Indeed it may be the lack of credible wallet-based product offerings that is driving the predominant use of OTC transactions in many countries. If providers are unable to build and rollout products that offer real value to customers, then registering a wallet may well be an unnecessary and time-consuming exercise, not just for the agent, but for the end user as well. The most obvious use of wallet-based services (for MNOs at least) after air time top-up is bill payment. So the limited use of these services by Kenyan adults (of whom 68% are registered users) according to Intermedia’s Financial Inclusion Insights from September-October 2013, is surprising and alarming (see Table). The same survey noted that for all the publicity only 15% of active mobile money users had used M-Shwari. Clearly sign-up and use are very different things, as we had surmised when we wrote M-Shwari: Market Reactions and Potential Improvements.

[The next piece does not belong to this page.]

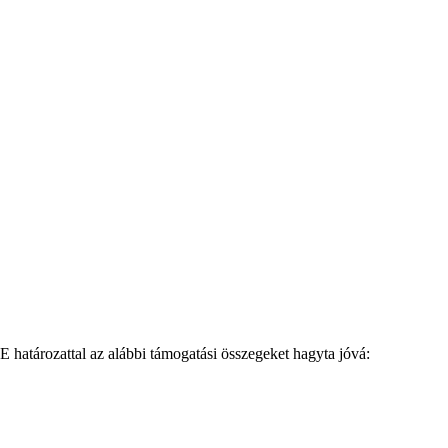
határozattal az alábbi támogatási összegeket hagyta jóvá:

 As Mike McCaffrey and Anastasia Mirzoyants concluded in their blog The Human Touch Required to Evolve Digital Finance, “After several years of development in the industry we do seem ready to make the leap to more sophisticated services, however, given the business models the telecoms have developed that encourage channel detachment, it might just be the banks – slow and steady – that invest correctly in the human touch that brings the needed trust.”

  1. Pingback: Over The Counter Transactions – Liberatio...

  2. Yes human touch is necessary for success of any financial inclusion project. But there is a trade off between human touch and cost of transactions. I think we need to strike a balance.

  3. Yes, the banks slow and steady for the following reasons; high cost of needed infrastrusture, implementation and delivery in most target areas. Mobile service providers insist on having larger pie of transaction returns.